Looking back on the many years I spent attending primary school and high school, overall I enjoyed my experience immensely, but there’s a few things that I really wish I was taught in school.

How to look after my car

Most of us end up getting our car license, but when it comes to looking after our cars, a lot of people rely on our uncles/brothers/dads/someone who knows about cars to do simple tasks like an oil change or replacing wiper blades. Not everyone has the money to go to a mechanic or a person who can help them with things like that, and I feel like basic car care, such as how to change a tyre, should be at least an option at school, if not a compulsory subject.

How financial stuff works

Every time I see the words ‘mortgage’ ‘loan’ or ‘taxes’ I get overwhelmed because I have no idea what any of them are or what they mean for me. I’ve never had a problem with saving money, but so many people my age don’t realise the value of money, and that is something that needs to me taught from a young age. It’s great that I know how to calculate the hypotenuse of a triangle or whatever, but I’d like to know how my superannuation works.
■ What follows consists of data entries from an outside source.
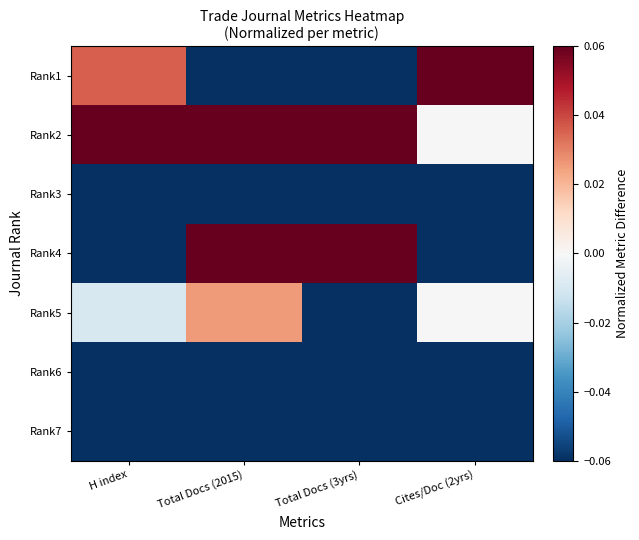

Rank the series at Total Docs (2015) from lowest to highest value.

Rank6, Rank7, Rank3, Rank1, Rank5, Rank4, Rank2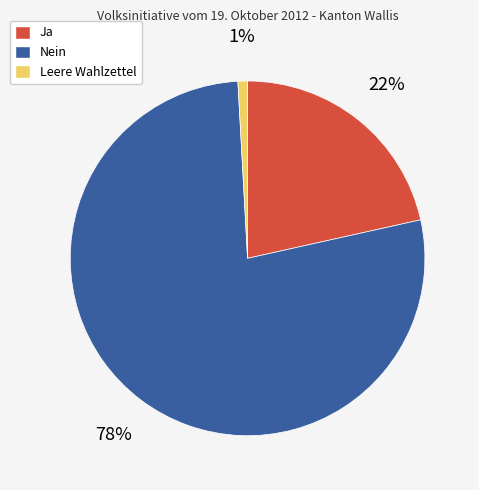

What is the smallest slice in the pie chart?

Leere Wahlzettel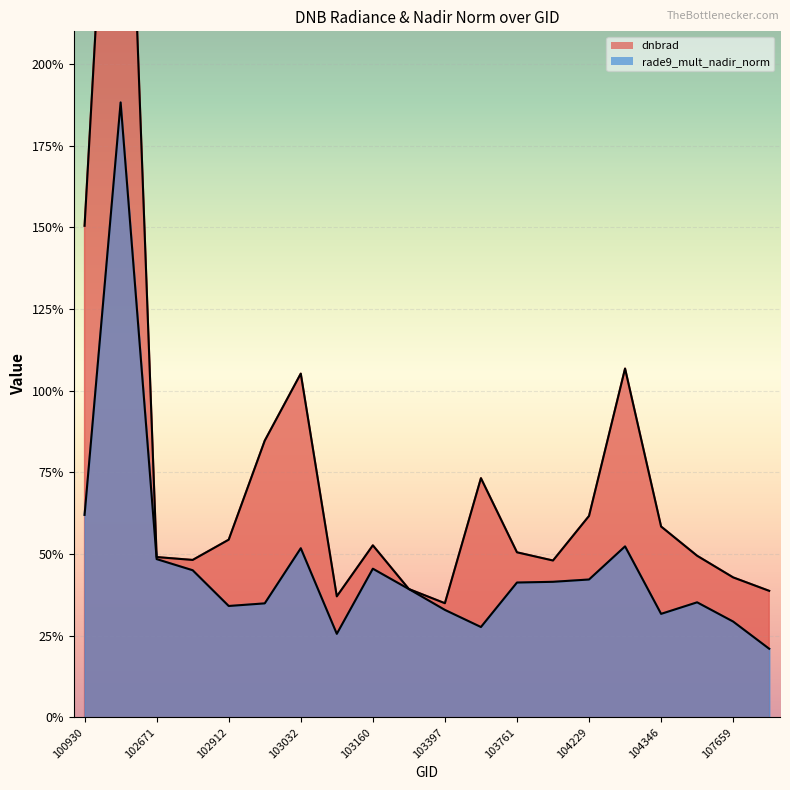

Reading right to left, list all the values displayed in this chart.

dnbrad: 0.4	0.4	0.5	0.6	1.1	0.6	0.5	0.5	0.7	0.3	0.4	0.5	0.4	1.1	0.8	0.5	0.5	0.5	3.5	1.5
rade9_mult_nadir_norm: 0.2	0.3	0.4	0.3	0.5	0.4	0.4	0.4	0.3	0.3	0.4	0.5	0.3	0.5	0.3	0.3	0.5	0.5	1.9	0.6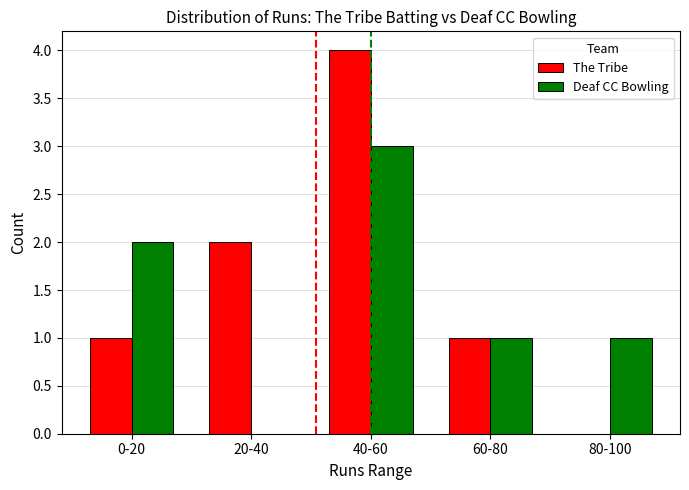

What is the sum of all Deaf CC Bowling values?

7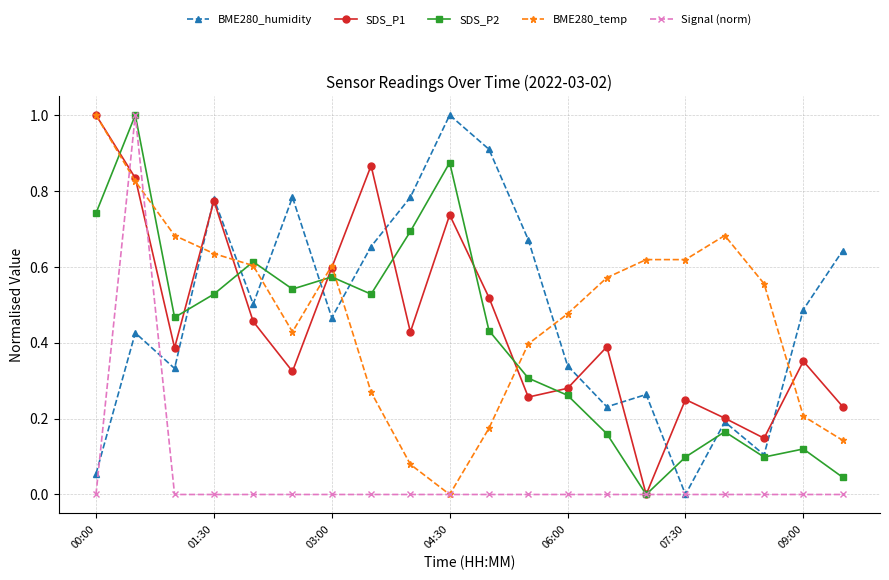

How many interior local peaks does the BME280_humidity series have?

6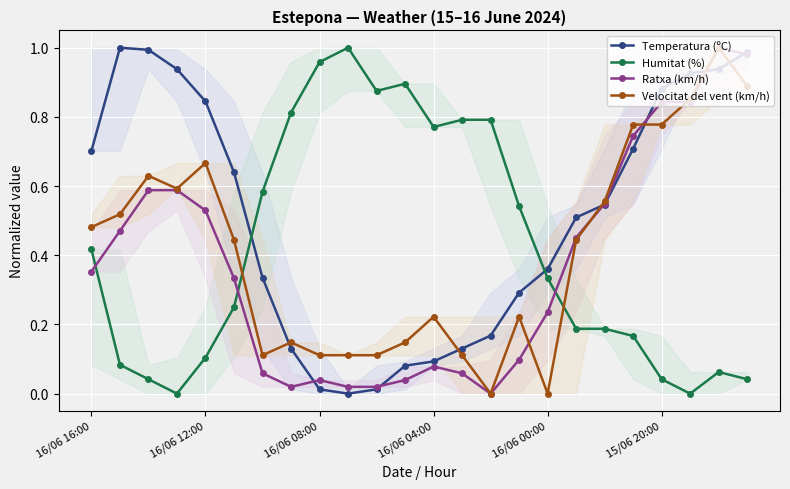

True or false: Ratxa (km/h) and Humitat (%) cross at least once.

True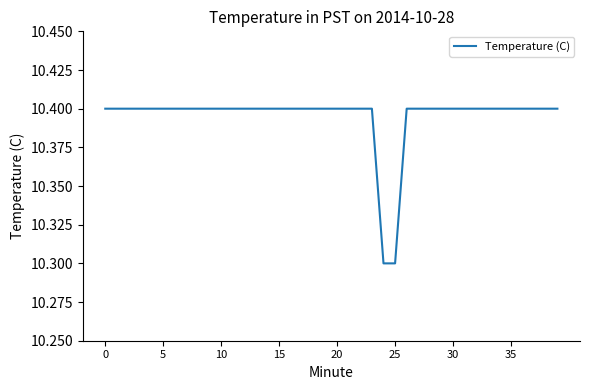

What is the greatest value displayed?

10.4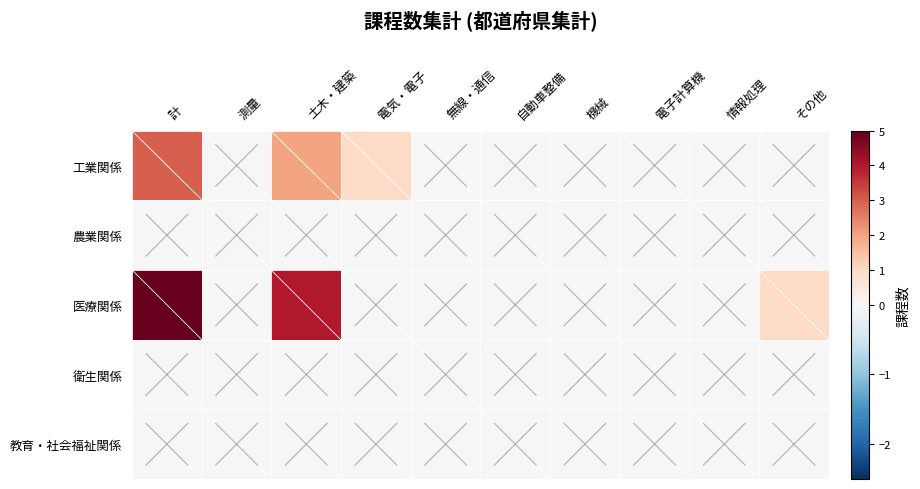

Which series changed the most between 電気・電子 and 電子計算機?

工業関係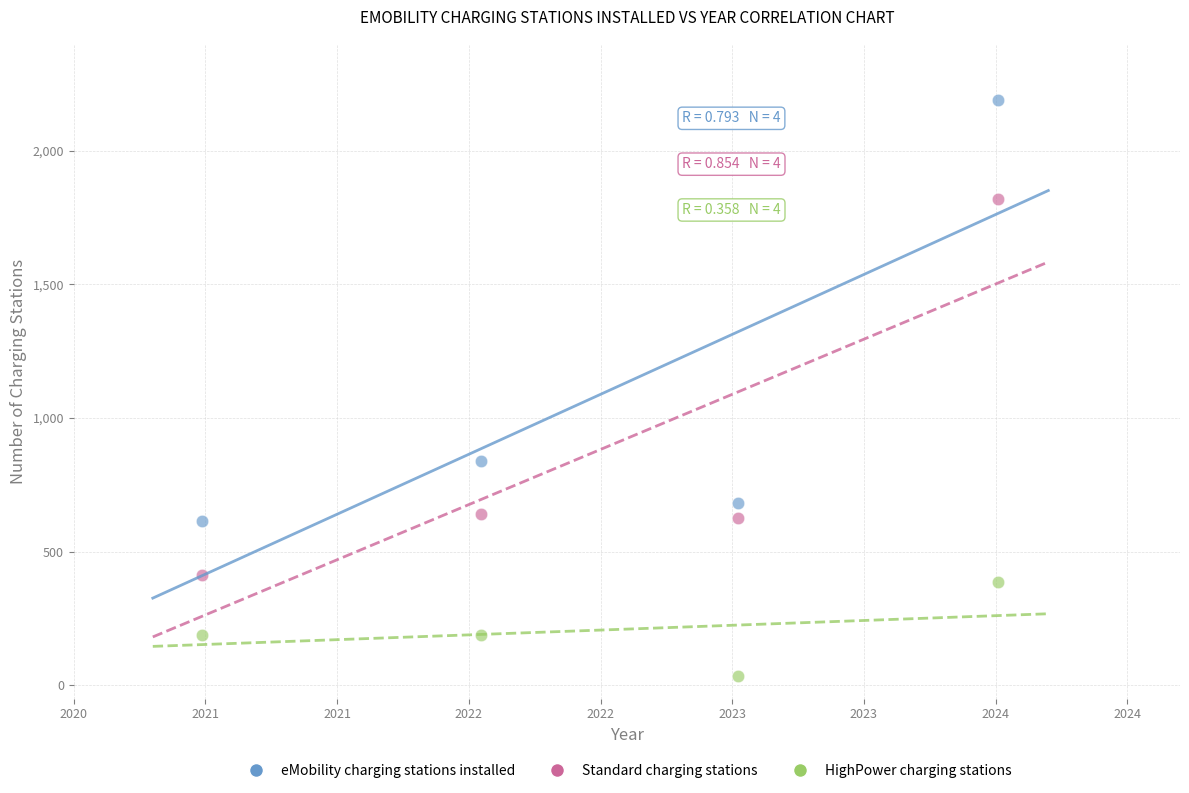

Across all series, what Y value is closest to 1111?

840.2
How to cook something other than eggs on toast

I realise that many people are taught by their parents how to cook, but I wasn’t. I mean, sure, I can make a good toasted ham and cheese sandwich, and if I’m feeling adventurous, I’ll make some cupcakes from a boxed cake mix, but if for some unforeseen reason the Royal Family decide to come to my house for dinner, I would have no idea how to prepare and cook an edible, let alone impressive, 5 course meal.

How to properly structure emails and letters

Writing anything to someone higher up than me is terrifying, and I’ve never been confident in writing cover letters or proposals. In primary school, they teach you basic writing skills, but as soon as you get to high school it’s all about how well you can analyse the themes of 4 different Shakespeare texts. Perhaps I wouldn’t have struggled in landing a job interview so much if my school curriculum included how to write professional-sounding emails and letters.

How to write basic computer coding

In an era where digital content, social media platforms and websites are essential in almost every industry, I only wish I could do a bit of basic coding to enhance my content and actually be able to put together bits and pieces on the web.

That good grades don’t necessarily dictate success

Particularly during the high school certificate, it is drummed into students heads that if you don’t get a good ATAR, you’re going to have a bad job and an unsuccessful life. I wasn’t very good at maths, and I even remember a maths teacher telling me once that I would “only amount to a hairdresser or something” after high school. The fact is, only a small number of students are going to get the highest of grades, and that’s perfectly okay. A lot of the time, you don’t need a perfect score to get into the business or career you want. More often than not, if you’re eager to learn and enthusiastic about a job, that says so much more to an employer than whether or not you got a high distinction in biology.